At the age of 90, Malaysia's former prime minister Mahathir Mohamad can add "actor" to his list of achievements.
In September, the former politician will make his big screen debut in the Malaysian movie Kapsul.
The movie, which blends sci-fi and history and which opens in cinemas in Malaysia on Sept 17, highlights the struggles and determination of the Malays in Malaysia before its independence.
At the centre of the film is a conniving businessman named Zohri (played by Malaysian actor Faizal Hussein) who steals and attempts to open a time capsule, after which he is transported back in time through the decades circa pre-independence, starting from the Japanese Occupation in 1942.
Zohri meets with several of the country's prime ministers along his journey, including Dr Mahathir Mohamad, who plays himself.
Although Kapsul is not strictly political, it is inspired by a time capsule that was buried by Dr Mahathir in 1995 at the administrative capital of Putrajaya, to be opened in 2020.
The move was part of Wawasan 2020, his vision that for a self-sufficient and industrialised Malaysia by 2020.
Getting him to agree to a role, even one that involved only five scenes, seemed like a long shot and the crew were shocked when they received a thumbs-up in March.
More surprisingly, Dr Mahathir, known for his peppery leadership style, was said to be a pleasure to work with on set.
"We were all intimidated, but he was nothing but friendly, humble and professional. We shot for three hours and he barely took a break, even though we frequently offered him a chair to sit on between scenes," producer and visual effects director Amru Najmi Osman, 42, told The New Paper in a phone interview from Kuala Lumpur.

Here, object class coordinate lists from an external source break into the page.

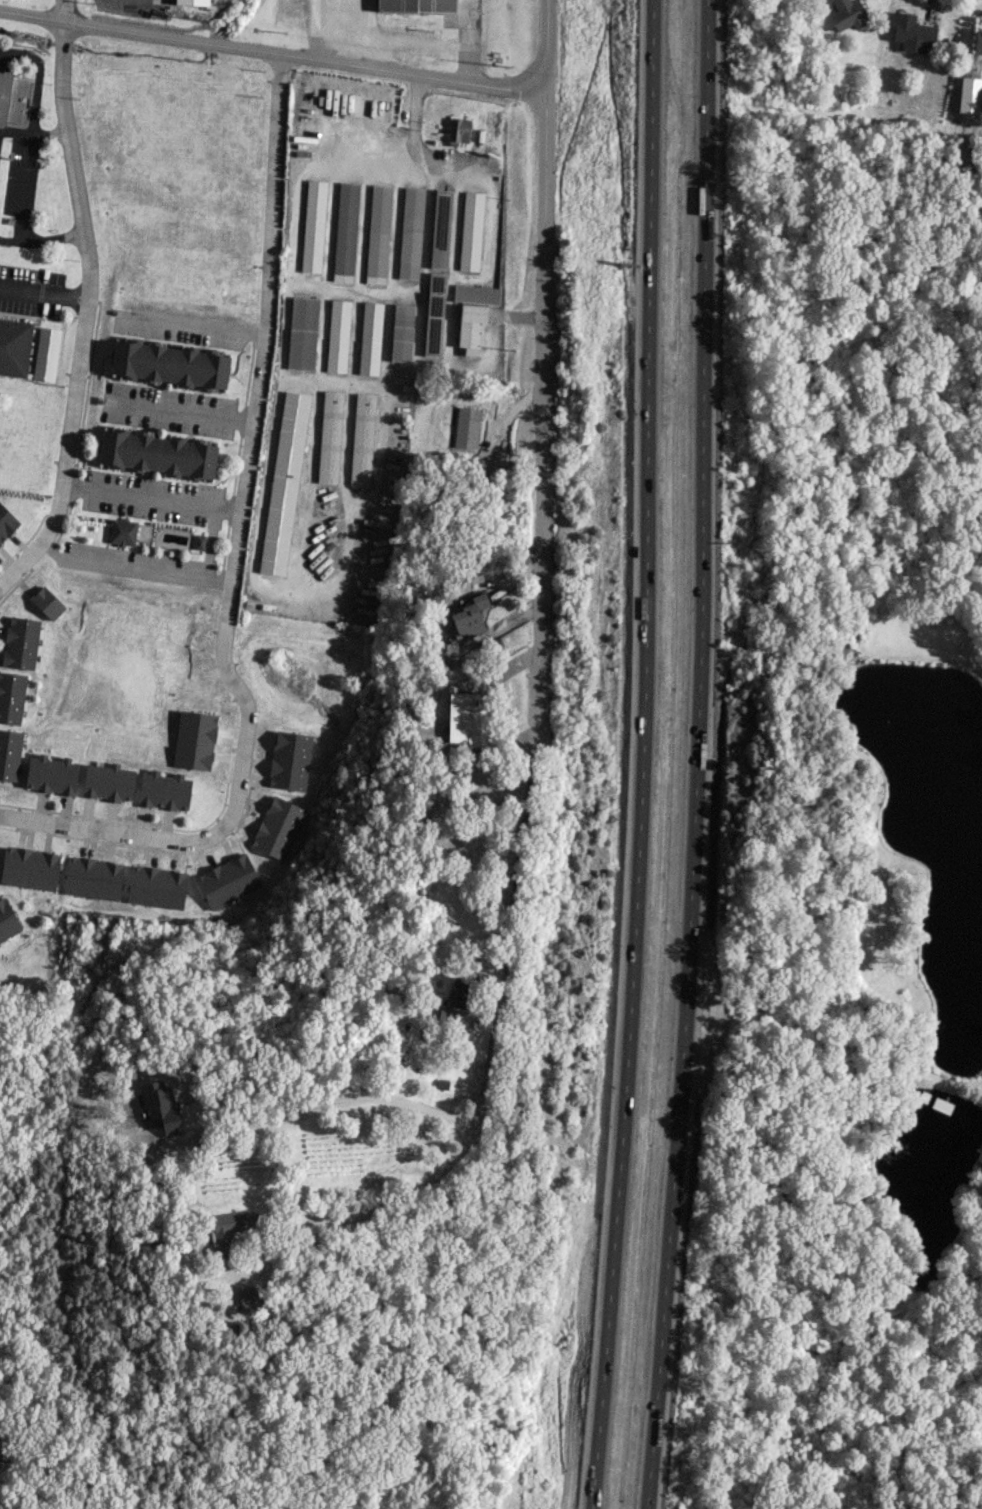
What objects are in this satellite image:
building: (416, 5)
road: (63, 10)
building: (847, 14)
building: (912, 34)
building: (978, 43)
road: (545, 44)
road: (272, 54)
building: (12, 99)
road: (415, 101)
building: (458, 130)
road: (20, 197)
building: (313, 226)
building: (440, 229)
building: (470, 231)
building: (345, 232)
building: (410, 233)
building: (378, 234)
road: (43, 291)
building: (476, 294)
road: (85, 312)
building: (434, 315)
road: (196, 324)
building: (470, 328)
building: (302, 333)
building: (402, 333)
building: (337, 336)
building: (370, 339)
building: (14, 346)
building: (46, 354)
building: (169, 364)
road: (541, 410)
road: (183, 411)
road: (510, 413)
building: (467, 428)
building: (330, 437)
building: (362, 440)
building: (157, 454)
building: (284, 483)
road: (150, 498)
building: (6, 523)
building: (122, 532)
building: (199, 542)
road: (232, 559)
road: (130, 569)
building: (47, 603)
building: (470, 617)
building: (20, 643)
building: (11, 697)
building: (467, 719)
building: (194, 740)
building: (9, 754)
road: (643, 755)
road: (697, 755)
building: (290, 761)
building: (51, 775)
building: (108, 783)
building: (164, 791)
building: (278, 828)
building: (29, 868)
building: (93, 878)
building: (227, 881)
road: (515, 884)
building: (157, 887)
building: (7, 921)
building: (460, 991)
road: (353, 1095)
road: (413, 1189)
building: (230, 1228)
building: (250, 1298)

Dr Mahathir's scenes - all top-secret, by the way - were shot within a day in May at Perdana Leadership Foundation building in Putrajaya.
Mr Amru said that while Dr Mahathir has speaking parts, they did not tax him with a lengthy dialogue.
He declined to elaborate on the scenes and would only say: "It added extra impact to the film."
Kapsul's 30-second official trailer includes a blink-and-you'll-miss-it appearance by Dr M at the end, showing him patting Zohri's shoulder.
Kapsul, shot with a budget of RM2.3 million (S$830,000), began filming in January last year and wrapped up two months ago. It was shot mostly in Perak, Putrajaya and Kuala Lumpur. For Dr Mahathir's scenes, the crew filmed with four cameras instead of the usual two, as an extra precaution to avoid the need for re-takes.
DR M FLIES DRONE
This included a drone, which the crew later allowed their star to test drive when they learnt he was fond of drones.
They need not have worried - Dr Mahathir was a one-take man.
He performed his part dutifully and stuck to his script with no changes.
But a jittery Mr Amru admitted that he had trouble sleeping before the big day.
"Anything can change and I was so nervous. It really felt like a dream that he agreed. We are talking about a great, influential man who agreed to be in our film," he said.
Another unexpected moment came when Dr Mahathir joined the crew for a catered lunch when filming wrapped up for the day.
"We were taken aback and immediately panicked. You can't simply serve Tun Dr Mahathir food on paper plates," said Mr Amru with a laugh.
The crew managed to secure him for Kapsul only after months of failed attempts and false hopes.
Mr Amru got in touch with his special officers by e-mail in August last year and the latter replied that "Tun (Dr Mahathir's title) must be included in the movie".
In March, the much-awaited confirmation call came and filming arrangements were discussed.
"I think it was truly God's will that he agreed and maybe he saw that it showed how the Malays progressed towards independence and beyond," said Mr Amru.
He added: "My hope is for at least 15 million people in the nation to watch the movie and that the message is delivered - we all have to unite and stand together."